(Provided passage):
========================================

Skip to content

Instantly share code, notes, and snippets.

@eliminmax
Last active April 24, 2023 00:13
Show Gist options
  • Save eliminmax/1f83b22d19e23f5ac1f05a2dbc7d671e to your computer and use it in GitHub Desktop.
Save eliminmax/1f83b22d19e23f5ac1f05a2dbc7d671e to your computer and use it in GitHub Desktop.

EvilTCC

Conceptual Overview

Compilers

Compilers are incredible tools that revolutionized computing when they were invented. They enable programmers to work much more efficiently. Instead of first coming up with a program plan, figuring out how to translate into machine code, and entering that machine code onto punch cards, they can simply get the computer to do that part. This frees up programmers to work on far more substantial things, like arguing about which language is best, which text editor or IDE is best, tabs vs spaces, which operating system is best, whether or not font ligatures are good for programming, and whether or not this joke has gone on for too long.

It also enables faster development of far more complex and robust programs.

One interesting fact about them is that it is common for them to be "self-hosting", meaning that they are written in the same language that they are designed to compile.

Self-hosting compilers

To compile a Zig compiler, you must first have a copy of the Zig compiler. To compile a Rust compiler, you must first have a copy of the Rust compiler.

To compile a C compiler, you must first have a copy of a C compiler.

Of course, the first version of such a compiler was written in a different language - Rust's original compiler was written in OCaml, Zig's in C++, and C++ was originally a series of macros on top of C.

As for C, the grandfather of most modern languages, well, it's complicated.

Chistory

The late Dennis M. Richie created the C programming language. He also co-wrote The C Programming Language, a book about the language with a very generic title. Incidentally, that book introduced the world to the first ever "Hello world" program.

In 1993, he wrote an article for the Association for Computing Machinery about the development of the C language. Following the precedent of... uncreative titles set by his book, it was called The Development of the C Language. Sidenote: the title of the HTML page is Chistory, which I find a bit goofy, and appreciate.

In it, he explained that his colleague at AT&T's Bell Labs, Ken Thompson, led a group that aimed to find alternatives to the Multics computer system that they'd been working on, as it became clear that the project's prospects were grim.

Thompson wanted to create a comfortable computing environment constructed according to his own design, using whatever means were available. His plans, it is evident in retrospect, incorporated many of the innovative aspects of Multics, including an explicit notion of a process as a locus of control, a tree-structured file system, a command interpreter as user-level program, simple representation of text files, and generalized access to devices. They excluded others, such as unified access to memory and to files.

Thompson was faced with a hardware environment cramped and spartan even for the time: the DEC PDP-7 on which he started in 1968 was a machine with 8K 18-bit words of memory and no software useful to him. While wanting to use a higher-level language, he wrote the original Unix system in PDP-7 assembler. At the start, he did not even program on the PDP-7 itself, but instead used a set of macros for the GEMAP assembler on a GE-635 machine. A postprocessor generated a paper tape readable by the PDP-7.

These tapes were carried from the GE machine to the PDP-7 for testing until a primitive Unix kernel, an editor, an assembler, a simple shell (command interpreter), and a few utilities (like the Unix rm, cat, cp commands) were completed. After this point, the operating system was self-supporting: programs could be written and tested without resort to paper tape, and development continued on the PDP-7 itself.

========================================

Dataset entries
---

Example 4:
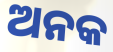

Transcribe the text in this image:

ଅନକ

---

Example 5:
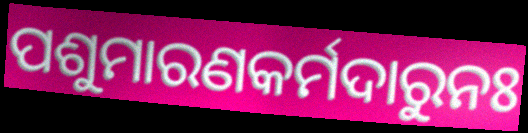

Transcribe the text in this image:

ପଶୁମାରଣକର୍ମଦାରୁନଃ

========================================

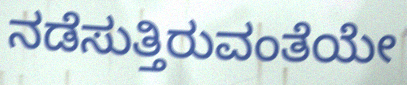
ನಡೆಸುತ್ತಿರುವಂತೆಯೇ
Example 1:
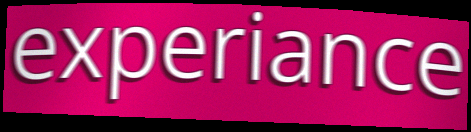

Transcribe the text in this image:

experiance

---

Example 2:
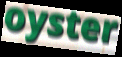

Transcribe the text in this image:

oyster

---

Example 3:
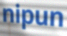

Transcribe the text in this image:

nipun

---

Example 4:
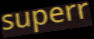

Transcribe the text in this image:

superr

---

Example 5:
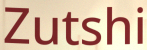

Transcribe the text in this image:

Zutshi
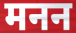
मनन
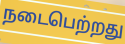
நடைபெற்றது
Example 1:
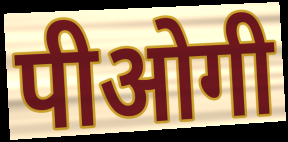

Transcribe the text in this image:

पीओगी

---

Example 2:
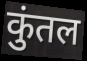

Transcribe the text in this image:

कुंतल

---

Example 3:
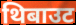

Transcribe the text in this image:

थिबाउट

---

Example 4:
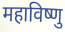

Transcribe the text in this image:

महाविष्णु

========================================

(Exercise instructions):
A - From the compiler overview, reproduce word for word the section from "Conceptual Overview" to "and robust programs.".
B - According to the compiler overview, in what language was Rust's original compiler written?
C - List every innovative aspect of Multics that, according to the compiler overview, Thompson's plans incorporated.

(Solution list):
A -
Conceptual Overview

Compilers

Compilers are incredible tools that revolutionized computing when they were invented. They enable programmers to work much more efficiently. Instead of first coming up with a program plan, figuring out how to translate into machine code, and entering that machine code onto punch cards, they can simply get the computer to do that part. This frees up programmers to work on far more substantial things, like arguing about which language is best, which text editor or IDE is best, tabs vs spaces, which operating system is best, whether or not font ligatures are good for programming, and whether or not this joke has gone on for too long.

It also enables faster development of far more complex and robust programs.

B - OCaml

C -
- An explicit notion of a process as a locus of control
- A tree-structured file system
- A command interpreter as user-level program
- Simple representation of text files
- Generalized access to devices